I believe that most companies (and most IT vendors included) are still in the masters of complexity comfort zone, trying to figure out how to use our traditional tools to solve new problems. Hence expressions like “we are considering moving to the cloud” or “some of our workloads are already running in AWS”. Or, even worse, “we already have a VMware private cloud, we can spin a virtual machine in minutes”. If there was an ASCII for facepalm it would fit here. If you are thinking about “workloads”, and not “applications” or, even better, “business services”, you are not really doing cloud. Yes, you “do” cloud, okay? Don’t look at me that way. Let’s talk where private, where public and most importantly, “why” cloud.

This is all about business transformation, becoming a modern organization with continuous, fast idea iteration by small two-pizza teams that have the right tools, and are not afraid to use them. That has nothing to do with the usual strong competencies of enterprise IT teams, which are used to tickets, control, procedure. That comes later, once you have distilled and industrialized your service. But we’re way before that, we’re still hunting for the idea, and six-sigma is not the best way to find it.

Most start on step 1 of this chart and take forever to move on. Don’t if you can avoid it.

That’s why some are seeing private cloud as never really taking off. After all, it’s often built by the same people who built a career around a technology stack, and want to stay relevant. It’s full of politics, procurement-driven decisions, integrating legacy and standing ELAs into a machine that should be able to move at lightspeed and mutate constantly. IT is messy. 

Plus, running an enterprise IT shop is pretty much the opposite thing to building a cloud platform:

• At small scale, there is no sense in building a practice around DC operation. It’s way too hard to build the talent and even harder to retain it in order for it to make sense for running 500 servers.
• Enterprise IT is not suited or built to attack large distributed constantly evolving services. More like “keep the lights on, keep everything unchanged for four years until you replace it with a younger clone of itself”.
• It’s full of infrastructure snowflakes, one per custom application. You’ll never get out of there working from the infrastructure upwards, but from the code down. Standard software building blocks on abstracted hardware standardizes the platform and helps focus on differentiating efforts for your Apps, which is what pushes your business forwards, not “making the most out of those old Fujitsu servers we bought back in 2007”. You will get distracted from your main focus.
• Resiliency is haaaaard to master.
• Security is even harder, and it depends much more on how the application is architected and how you operate it, than on the barriers and controls you set up at the infrastructure level. It’s better to develop a new skillset around building applications a safer, more secure way, than trying to stem the tide.

Is private cloud then something to abandon? Is it crazy to have one? Not at all.
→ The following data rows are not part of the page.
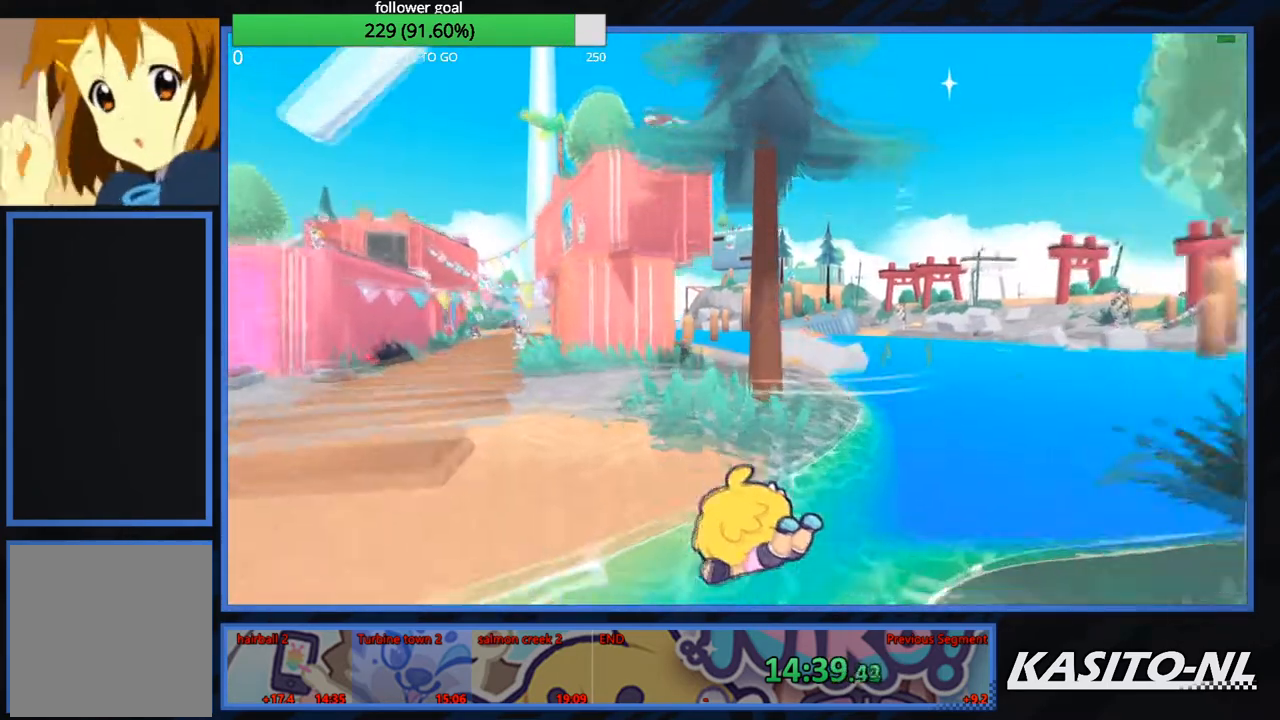
{"buttons": [], "left_stick": "up-left", "right_stick": "center", "events": [[467, "left_stick", "up-left"], [500, "X", "up"]]}
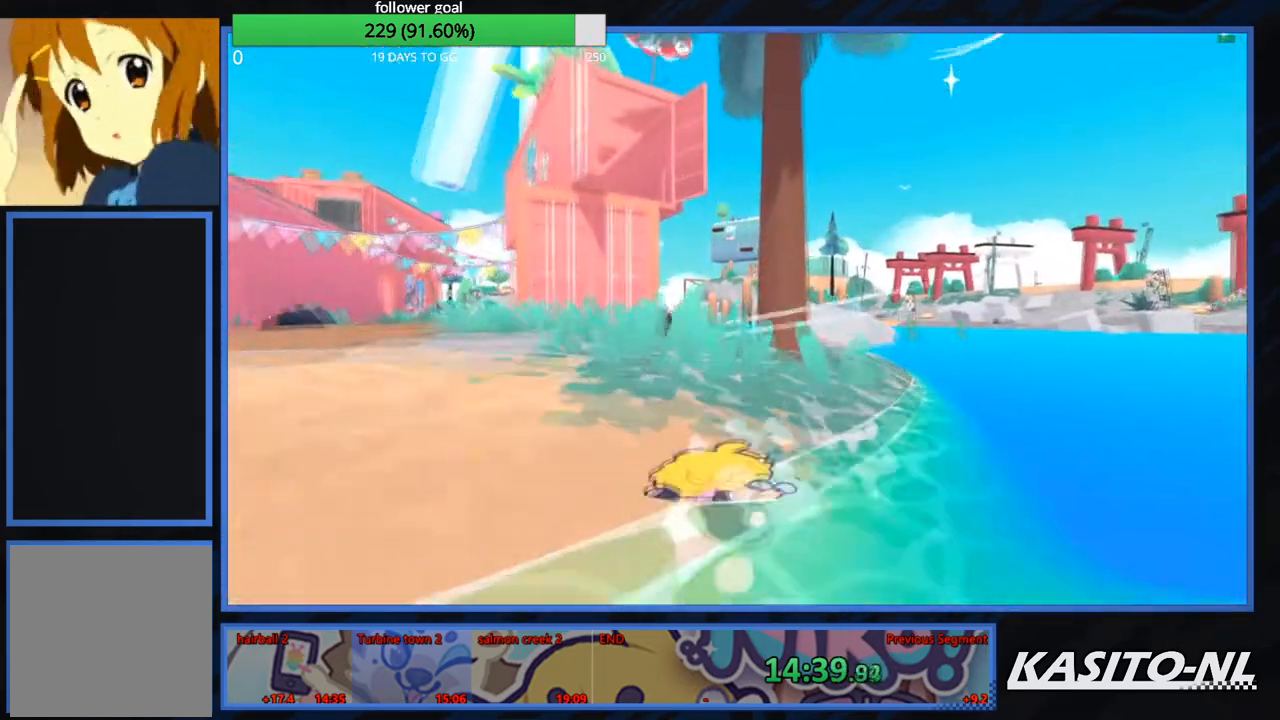
{"buttons": ["X"], "left_stick": "up", "right_stick": "center", "events": [[34, "X", "down"], [201, "X", "up"], [201, "left_stick", "up"], [201, "right_stick", "left"], [401, "right_stick", "center"], [434, "X", "down"]]}
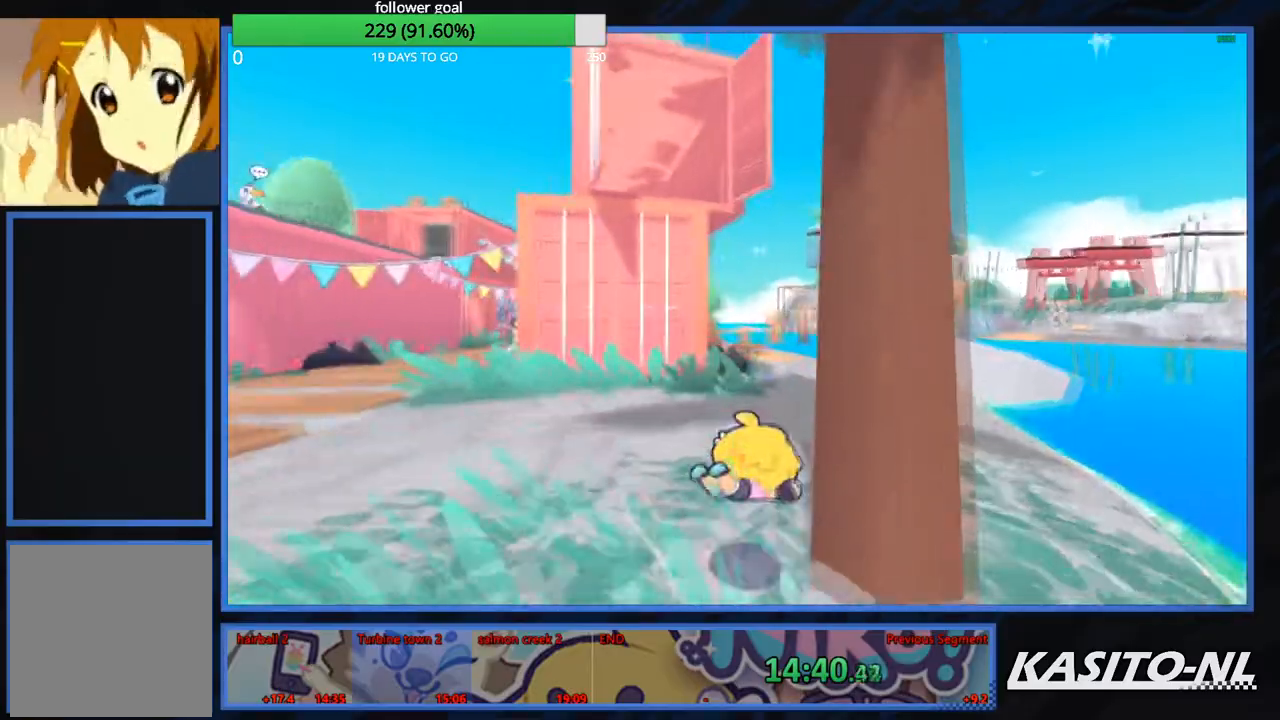
{"buttons": [], "left_stick": "up", "right_stick": "center", "events": [[100, "X", "up"], [167, "X", "down"], [267, "X", "up"], [400, "right_stick", "up-left"], [500, "right_stick", "center"]]}
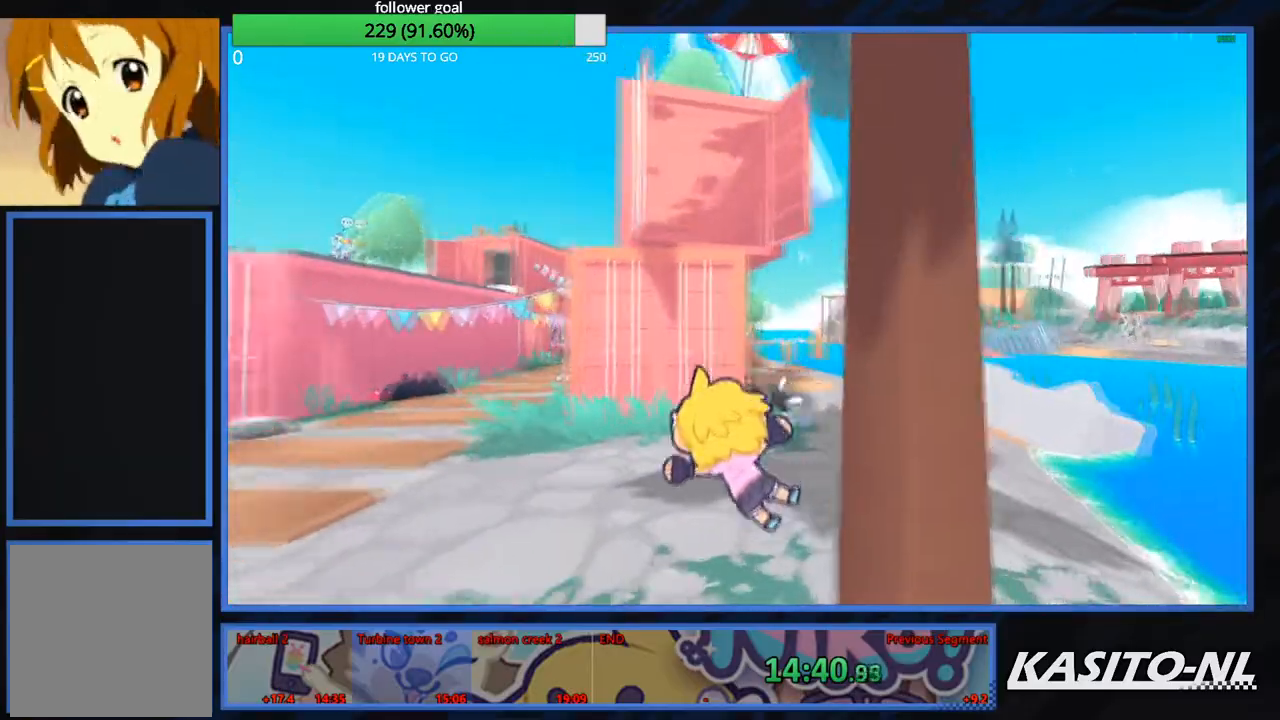
{"buttons": [], "left_stick": "up", "right_stick": "center", "events": [[201, "right_stick", "right"], [267, "right_stick", "center"], [434, "right_stick", "right"], [501, "right_stick", "center"]]}
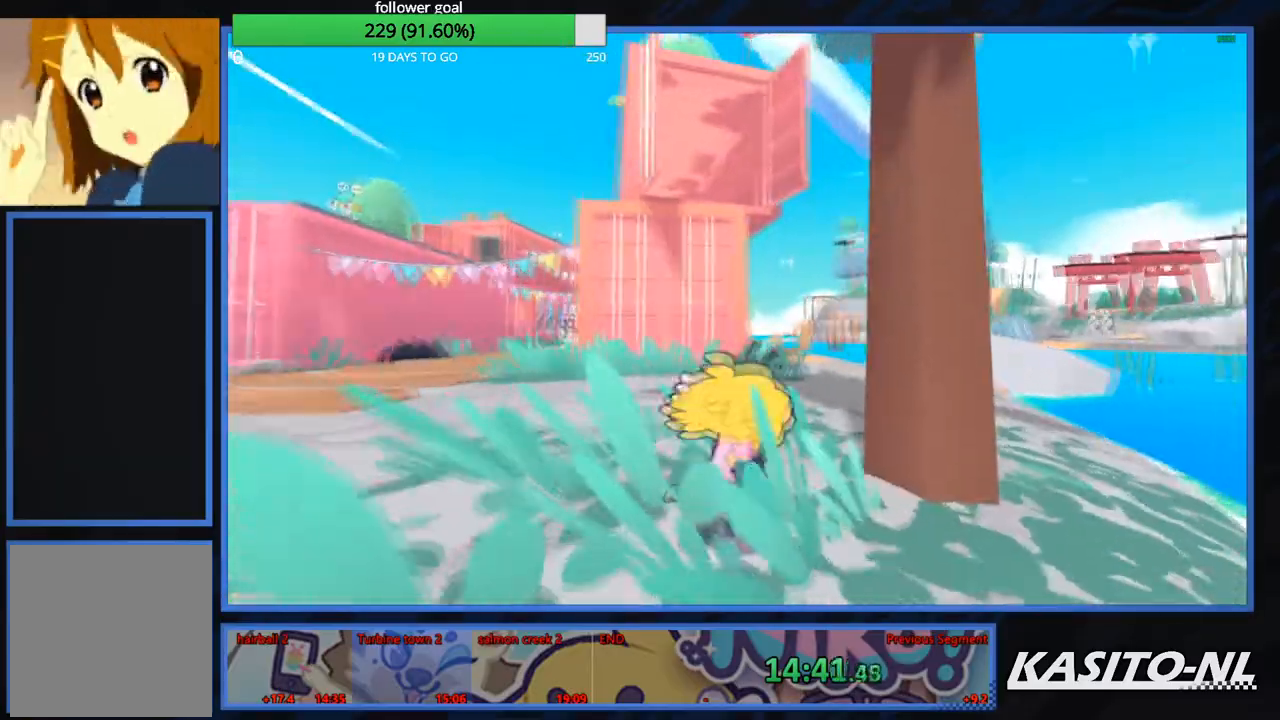
{"buttons": ["X"], "left_stick": "up-right", "right_stick": "center", "events": [[167, "X", "down"], [300, "X", "up"], [400, "X", "down"], [434, "left_stick", "up-right"]]}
It’s just not what you think it is.

First of all, “private cloud” does not mean “custom-made VM vending machine tailored to the software I already bought, the tools I know how to use to configure my servers, and a pretty self-service portal on top that ties to the same old ticket-based process”. Private means always-on, utility-like, on-prem, highly available, auto-upgraded, standard and open platform for any kind of app. Any other way = yak-shaving = recipe for disaster.

Of course, if you ask your IT head honcho “which kind of cloud do we need” you may get the “custom-made frankenstructure we know how to build” answer. Never ask a barber if you need a haircut.

Look instead at your app portfolio. Group them by “apps to keep the lights on” and “apps to push my business forward”. And make an educated decision around where to best deploy each component of each app. Look at dependencies, policy, scaling needs, state, performance and cost. Then make a choice around whether that component can benefit from an in-house snowflake or if it’s better served by utility computing.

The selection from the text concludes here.